Già prima che l'industrializzazione formasse le grandi concentrazioni di proletari sottonutriti, il comunismo utopistico proclamava essere una illusione la mera uguaglianza politica istituita dalla borghesia, ed esigeva l'uguaglianza sociale ed economica assoluta. L'anarchismo, che sognava una società senza autorità, si propagava. Questi principi radicali minarono dopo poco la mentalità di numerosi monarchi, di potestà e nobiltà civili ed ecclesiastiche, ed istillarono in larghissime fasce di beneficiari dell'ordine allora vigente una certa simpatia per la "generosità" degli ideali libertari e ugualitari, così come una "cattiva coscienza" quanto alla legittimità dei poteri di cui si trovavano investiti. I leaders marxisti conoscono, in misura maggiore o minore, le idee di Marx, ma la base comunista generalmente non ne conosce la dottrina. Quello che la spinge a radunarsi attorno ai suoi capi sono vaghe idee di uguaglianza e giustizia, diffuse dal socialismo utopistico. Se i marxisti incontrano fuori dal loro ambiente, in certe zone dell'opinione pubblica, un'aura di simpatia, lo devono ancora all'irradiazione universale di principi ugualitari della Rivoluzione Francese e al sentimentalismo romantico del socialismo utopistico.
"E cosa vi può essere di più logico?

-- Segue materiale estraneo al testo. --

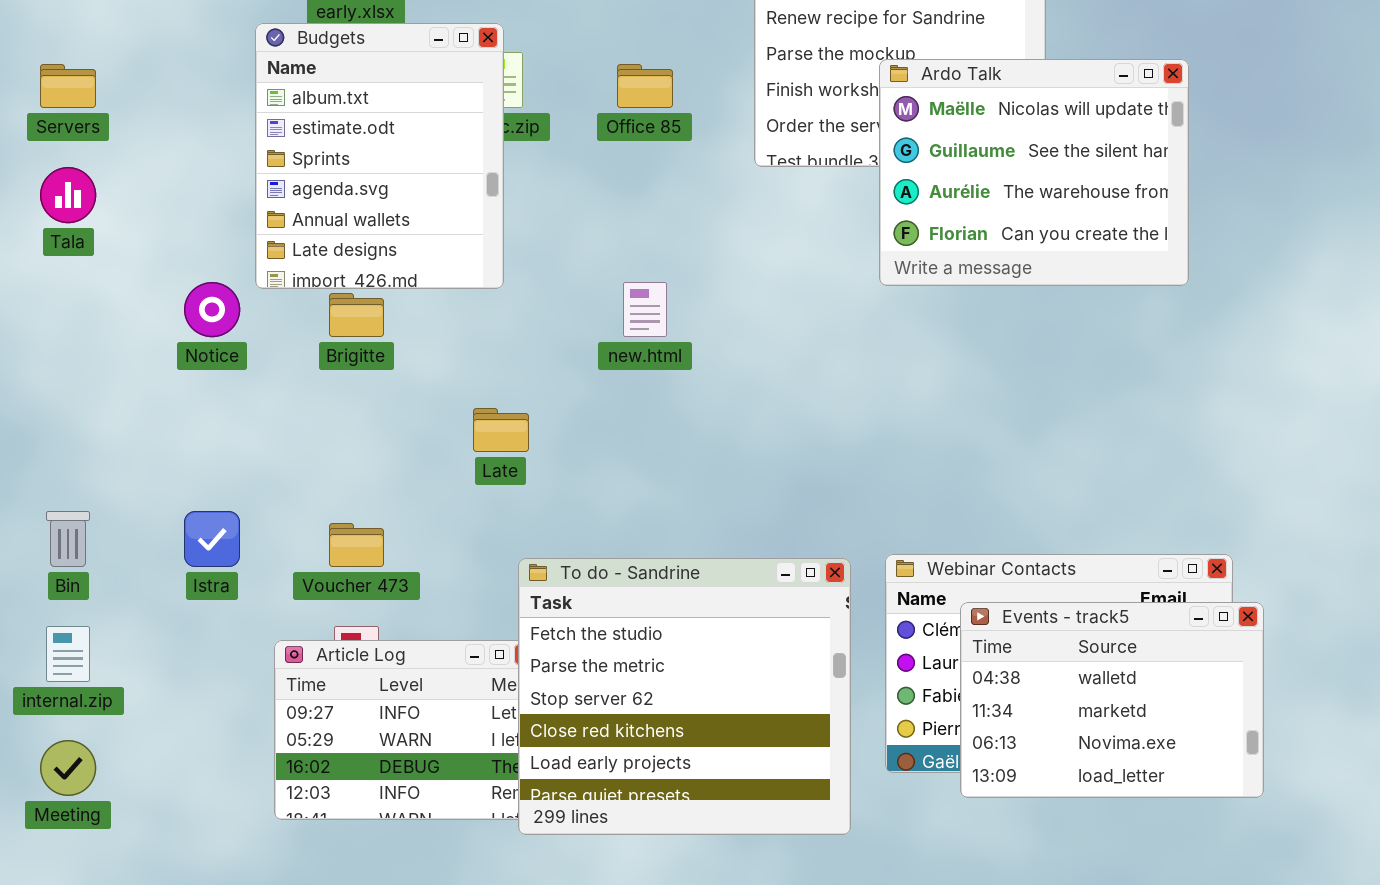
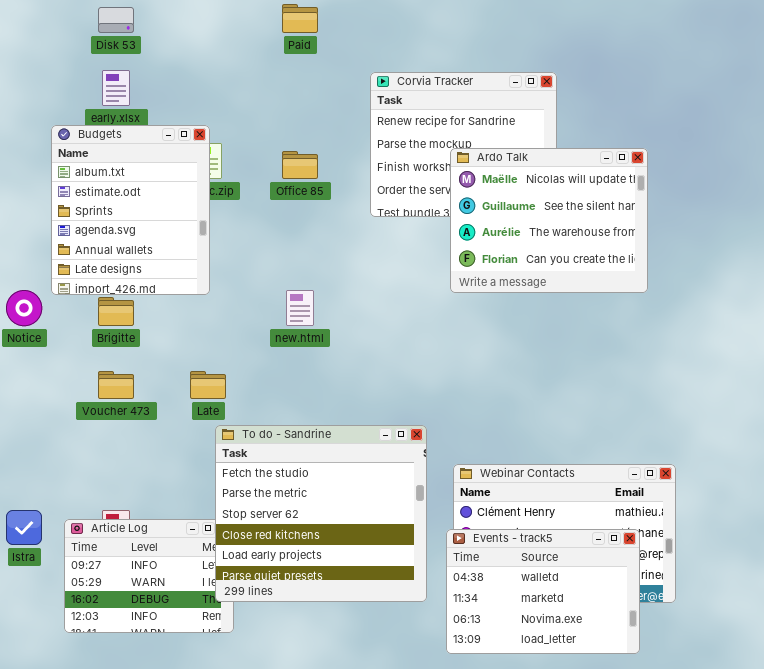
Istra: [184,511,240,567] -> [6,510,42,545], moved
Voucher 473: [329,523,384,567] -> [98,371,134,399], moved
To do - Sandrine: [518,558,851,835] -> [215,425,427,602], moved
Events - track5: [960,602,1264,798] -> [446,529,640,654], moved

Il deismo dà come frutto normale l'ateismo. La sensualità, in rivolta contro i fragili ostacoli del divorzio, tende di per sè stessa al libero amore. L'orgoglio, nemico di ogni superiorità, attaccherà necessariamente l'ultima disuguaglianza, cioè quella economica. E così, ebbro del sogno di una Repubblica Universale, della soppressione di ogni autorità ecclesiastica e civile, dell'abolizione di qualsiasi Chiesa e, dopo una dittatura operaia di transizione, anche dello stesso Stato, ecco ora il neobarbaro del secolo XX, il più recente e più avanzato prodotto del processo rivoluzionario". ("RCR", del prof. Plinio Correa de Oliveira, Parte I, cap. III, 5D).
 
Conferme dai documenti del Magistero Ecclesiastico.

Oltre alla solida dimostrazione storica, fino ad oggi non confutata da alcuno, la teoria delle tre rivoluzioni trova fondamento in numerosi documenti del Magistero della Chiesa, di cui ne citiamo alcuni emblematici a diverso titolo.

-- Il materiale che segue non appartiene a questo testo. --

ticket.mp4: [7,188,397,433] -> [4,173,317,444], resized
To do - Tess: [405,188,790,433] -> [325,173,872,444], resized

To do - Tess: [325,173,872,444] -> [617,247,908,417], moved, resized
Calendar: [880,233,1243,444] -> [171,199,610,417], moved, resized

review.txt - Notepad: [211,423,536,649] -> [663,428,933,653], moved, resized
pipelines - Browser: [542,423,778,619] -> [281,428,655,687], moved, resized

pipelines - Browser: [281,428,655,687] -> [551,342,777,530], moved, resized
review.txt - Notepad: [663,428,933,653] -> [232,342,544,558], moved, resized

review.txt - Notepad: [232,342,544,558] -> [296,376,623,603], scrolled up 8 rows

A proposito dell'esecuzione di Luigi XVI, nel 1793, Papa Pio VI diresse una allocuzione al Concistoro nella quale mostra il vero carattere della Rivoluzione Francese. Egli afferma che Luigi XVI fu assassinato in odio alla fede, da una cospirazione preparata da calvinisti alleati ai filosofi atei del secolo XVIII. Ciò dimostra il legame esistente fra protestantesimo e Rivoluzione Francese. Entrambi avevano lo stesso obiettivo finale e lo stesso spirito.
Papa Leone XIII, nella Lettera Apostolica "Pervenuti all'anno vigesimo quinto", dimostra
 splendidamente come il libero esame protestante aprì la strada al filosofismo del sec. XVII e questi, a sua volta, preparò l'ateismo moderno.
Papa Pio XII espone il legame esistente tra le tre tappe della Rivoluzione in numerosi documenti, e, in modo particolarmente efficace, sia dal punto di vista teologico che da quello sociale, nel discorso "Nel contemplare" del 12/10/1952.

Durante il Concilio Vaticano II, fu presentata una petizione, firmata da 213 Vescovi, che chiedeva la condanna del comunismo. In questa petizione si affermava che gli errori comunisti hanno la loro origine nei principi della Rivoluzione Francese. L'importanza di questo documento sta nel fatto che quei Vescovi avevano sottoscritto questa affermazione.